Wieder an der Oberfläche spazieren wir über den Pioneer Square, den Occidental Square und die angrenzenden Straßen. Hier ist Seattle eine interessante Mischung aus moderner Metropole und alter Pionierstadt, da noch viele “alte” Gebäude stehen. Leider gibt es auch hier wieder viele Obdachlose, deren Verhalten durchaus selbstgefährdend ist und denen man wünschen würde, dass es ein Sozialsystem gäbe, dass sie auffangen würde und Ihnen eine Behandlung ermöglichen würde. Stattdessen schauen die Passanten zwar nicht weg, interessieren sich allerdings aber auch gar nicht für sie. Brüllt ein offensichtlich mental kranker Mann einen Passanten an, so ignoriert dieser ihn einfach. In dieser modernen Metropole mit Hochhäusern und Büros von einigen der größten Unternehmen der Welt leben sie in einer weit weniger strahlenden Parallelwelt.
Diese andere Einstellung hinsichtlich (sozialer) Unterstützung durch den Staat macht eben den “American Way of Life” entscheidet aus - ebenso wie die Vorstellung, dass jeder es schaffen kann vom “Tellerwäscher zum Millionär” aufzusteigen. Und hier knüpft perfekt unsere nächste Aktivität an: der Besuch des Klondike Gold Rush Historical Park.
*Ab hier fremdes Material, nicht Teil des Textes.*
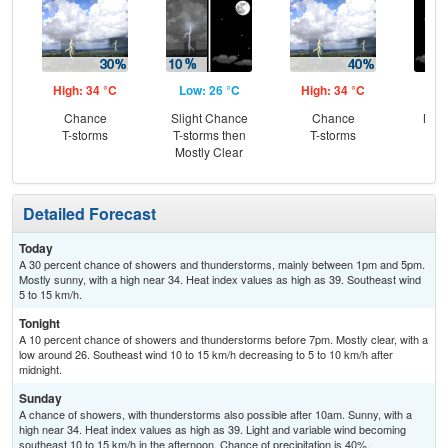
High: 34 °C
Low: 26 °C
High: 34 °C
Low
Chance
Slight Chance
Chance
Most
T-storms
T-storms then
T-storms
Mostly Clear
Detailed Forecast
Today
A 30 percent chance of showers and thunderstorms, mainly between 1pm and 5pm.
Mostly sunny, with a high near 34. Heat index values as high as 39. Southeast wind
5 to 15 km/h.
Tonight
A 10 percent chance of showers and thunderstorms before 7pm. Mostly clear, with a
low around 26. Southeast wind 10 to 15 km/h decreasing to 5 to 10 km/h after
midnight.
Sunday
A chance of showers, with thunderstorms also possible after 10am. Sunny, with a
high near 34. Heat index values as high as 39. Light and variable wind becoming
southeast 10 to 15 km/h in the afternoon. Chance of precipitation is 40%.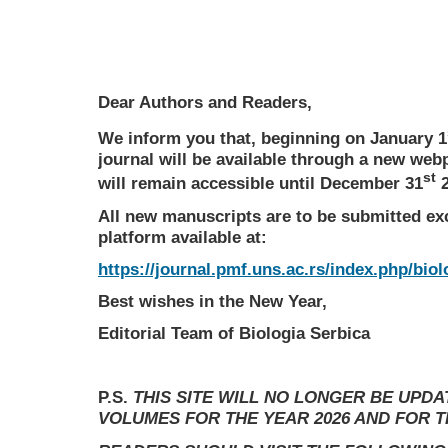
Dear Authors and Readers,
We inform you that, beginning on January 1
journal will be available through a new web
st
will remain accessible until December 31
2
All new manuscripts are to be submitted ex
platform available at:
https://journal.pmf.uns.ac.rs/index.php/biol
Best wishes in the New Year,
Editorial Team of Biologia Serbica
P.S.
THIS SITE WILL NO LONGER BE UPD
VOLUMES FOR THE YEAR 2026 AND FOR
Hierbei handelt es sich um ein vom National Park Service betriebenes Museum, welches die Geschichte vom Goldrausch am Klondike River und dem damit unmittelbar verbundenen Aufstiegs Seattles erzählt.
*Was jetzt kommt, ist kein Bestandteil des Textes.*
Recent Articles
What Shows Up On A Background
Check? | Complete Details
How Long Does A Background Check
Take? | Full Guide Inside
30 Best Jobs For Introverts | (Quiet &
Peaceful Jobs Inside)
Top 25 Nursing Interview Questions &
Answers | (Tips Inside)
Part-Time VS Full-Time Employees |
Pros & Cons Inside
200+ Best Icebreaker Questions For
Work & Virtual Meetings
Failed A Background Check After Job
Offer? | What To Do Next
Auch wenn der Klondike in Kanada liegt - so hat Seattle es mit einem groß angelegten, weltweitem Marketing geschafft, sich als den besten Ausgangspunkt für eine Expedition zu den Goldfeldern darzustellen. Das dahintersteckende Marketinggenie war so überzeugend, dass er sich selbst am Ende überzeugt hat und nach Kanada gereist ist - und später erfolglos zurückkehrte. Brachte der Goldrausch viel Geld nach Seattle - irgendwo mussten schließlich Ausrüstung, Schiffspassagen gekauft und später das Gold in Dollar getauscht und ausgegeben werden - so brachte er auch Probleme mit sich: Straßenbahnfahrer, Bauarbeiter etc. kündigten ihre Jobs und wagten die Reise in den Norden. Selbst der damalige Bürgermeister von Seattle kabelte seinen Rücktritt und machte sich auf den Weg. Letztlich hat sich das Risiko allerdings nur für einen Bruchteil der Wagemutigen gelohnt: Schätzungsweise sind 100.000 Menschen aufgebrochen, 40.000 am Klondike angekommen (es gab unterschiedliche Routen, mehr oder weniger kräftezehrend; herausfordernd waren sie jedoch alle), 20.000 haben Claims abgesteckt oder erkundet. Von diesen haben letztlich nur ca. 300 eine Menge an Gold im Wert von 15.000 USD (heute circa 330.000 USD) zutage gefördert. Und reich geblieben sind letztlich von 100.000 nur geschätzt 50 Menschen - ganze 0,05 %.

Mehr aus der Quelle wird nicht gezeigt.